Looping through 16 million records using ArcPy?

Question

I have a table with 8 columns and ~16.7 million records. I need to run a set of if-else equations on the columns. I've written a script using UpdateCursor module, but after a few million records it runs out of memory. I was wondering if there is a better way to process these 16.7 million records.

import arcpy

arcpy.TableToTable_conversion("combine_2013", "D:/mosaic.gdb", "combo_table")

c_table = "D:/mosaic.gdb/combo_table"

fields = ['dev_agg', 'herb_agg','forest_agg','wat_agg', 'cate_2']

start_time = time.time()
print "Script Started"
with arcpy.da.UpdateCursor(c_table, fields) as cursor:
    for row in cursor:
        # row's 0,1,2,3,4 = dev, herb, forest, water, category
        #classficiation water = 1; herb = 2; dev = 3; forest = 4
        if (row[3] >= 0 and row[3] > row[2]):
            row[4] = 1
        elif (row[2] >= 0 and row[2] > row[3]):
            row[4] = 4
        elif (row[1] > 180):
            row[4] = 2
        elif (row[0] > 1):
            row[4] = 3
        cursor.updateRow(row)
end_time = time.time() - start_time
print "Script Complete - " +  str(end_time) + " seconds"

UPDATE #1

I ran the same script on a computer with 40 gb RAM (the original computer had only 12 gb RAM). It successfully completed after ~16 hours. I feel that 16 hours is too long, but I've never worked with such large dataset so I don't know what to expect. The only new addition to this script is arcpy.env.parallelProcessingFactor = "100%". I'm trying two suggested methods (1) doing 1 million records in batches and (2) using SearchCursor and writing outputs to csv. I will report on the progress shortly.

UPDATE #2

The SearchCursor and CSV update worked brilliantly! I do not have the precise run times, I'll update the post when I'm in office tomorrow but I would say the approximate run time is ~5-6 minutes which is pretty impressive. I was not expecting it. I'm sharing my unpolished code any comments and improvements are welcomed:

import arcpy, csv, time
from arcpy import env

arcpy.env.parallelProcessingFactor = "100%"

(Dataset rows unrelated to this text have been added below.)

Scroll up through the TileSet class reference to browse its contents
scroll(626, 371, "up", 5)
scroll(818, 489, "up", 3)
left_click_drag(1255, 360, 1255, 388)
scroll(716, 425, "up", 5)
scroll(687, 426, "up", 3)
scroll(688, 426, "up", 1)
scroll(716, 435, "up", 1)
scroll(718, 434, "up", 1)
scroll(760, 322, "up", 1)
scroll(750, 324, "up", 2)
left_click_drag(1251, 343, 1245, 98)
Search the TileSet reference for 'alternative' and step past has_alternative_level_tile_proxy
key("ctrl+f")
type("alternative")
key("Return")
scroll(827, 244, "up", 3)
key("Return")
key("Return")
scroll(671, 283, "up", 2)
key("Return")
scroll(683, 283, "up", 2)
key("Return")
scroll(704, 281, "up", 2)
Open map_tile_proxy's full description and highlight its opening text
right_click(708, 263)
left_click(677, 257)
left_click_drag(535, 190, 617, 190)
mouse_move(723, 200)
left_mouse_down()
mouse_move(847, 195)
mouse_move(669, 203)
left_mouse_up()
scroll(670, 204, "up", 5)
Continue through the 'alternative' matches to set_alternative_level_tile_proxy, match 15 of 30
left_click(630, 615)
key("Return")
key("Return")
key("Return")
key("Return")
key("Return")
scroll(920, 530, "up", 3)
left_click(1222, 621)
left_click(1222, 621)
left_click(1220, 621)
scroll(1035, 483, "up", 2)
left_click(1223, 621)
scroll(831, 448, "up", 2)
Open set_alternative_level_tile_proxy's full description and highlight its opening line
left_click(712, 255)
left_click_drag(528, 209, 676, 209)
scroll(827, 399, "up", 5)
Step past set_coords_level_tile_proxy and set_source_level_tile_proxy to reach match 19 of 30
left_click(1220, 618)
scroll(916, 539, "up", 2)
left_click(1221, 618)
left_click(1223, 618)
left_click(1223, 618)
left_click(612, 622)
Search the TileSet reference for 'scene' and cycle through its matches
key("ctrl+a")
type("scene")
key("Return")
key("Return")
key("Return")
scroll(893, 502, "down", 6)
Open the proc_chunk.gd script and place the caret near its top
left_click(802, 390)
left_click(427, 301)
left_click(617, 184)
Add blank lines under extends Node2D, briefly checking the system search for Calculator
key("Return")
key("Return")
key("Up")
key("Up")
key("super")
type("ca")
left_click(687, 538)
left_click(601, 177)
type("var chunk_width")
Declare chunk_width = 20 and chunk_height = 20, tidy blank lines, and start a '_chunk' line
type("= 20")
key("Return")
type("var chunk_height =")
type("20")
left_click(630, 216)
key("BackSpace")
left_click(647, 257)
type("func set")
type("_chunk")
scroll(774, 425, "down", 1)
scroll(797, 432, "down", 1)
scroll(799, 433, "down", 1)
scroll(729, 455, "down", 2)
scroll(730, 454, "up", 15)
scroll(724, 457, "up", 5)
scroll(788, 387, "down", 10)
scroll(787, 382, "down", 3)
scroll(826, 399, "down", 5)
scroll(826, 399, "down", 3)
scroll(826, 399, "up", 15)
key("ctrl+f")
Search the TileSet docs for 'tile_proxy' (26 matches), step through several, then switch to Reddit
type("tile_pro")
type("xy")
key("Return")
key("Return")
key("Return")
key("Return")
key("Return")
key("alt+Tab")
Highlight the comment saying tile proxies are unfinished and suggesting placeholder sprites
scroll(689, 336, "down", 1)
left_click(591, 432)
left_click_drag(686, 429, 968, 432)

arcpy.TableToTable_conversion("D:/mosaic.gdb/combine_2013", "D:/mosaic.gdb", "combo_table")
arcpy.AddField_management("D:/mosaic.gdb/combo_table","category","SHORT")

# Table
c_table = "D:/mosaic.gdb/combo_table"
fields = ['wat_agg', 'dev_agg', 'herb_agg','forest_agg','category', 'OBJECTID']

# CSV
c_csv = open("D:/combine.csv", "w")
c_writer = csv.writer(c_csv, delimiter= ';',lineterminator='\n')
c_writer.writerow (['OID', 'CATEGORY'])
c_reader = csv.reader(c_csv)

start_time = time.time()
with arcpy.da.SearchCursor(c_table, fields) as cursor:
    for row in cursor:
        #skip file headers
        if c_reader.line_num == 1:
            continue
        # row's 0,1,2,3,4,5 = water, dev, herb, forest, category, oid
        #classficiation water = 1; dev = 2; herb = 3; ; forest = 4
        if (row[0] >= 0 and row[0] > row[3]):
            c_writer.writerow([row[5], 1])
        elif (row[1] > 1):
            c_writer.writerow([row[5], 2])
        elif (row[2] > 180):
            c_writer.writerow([row[5], 3])
        elif (row[3] >= 0 and row[3] > row[0]):
            c_writer.writerow([row[5], 4])

c_csv.close()
end_time =  time.time() - start_time
print str(end_time) + " - Seconds"

UPDATE #3 Final update. The total run time for the script is ~ 199.6 seconds / 3.2 minutes.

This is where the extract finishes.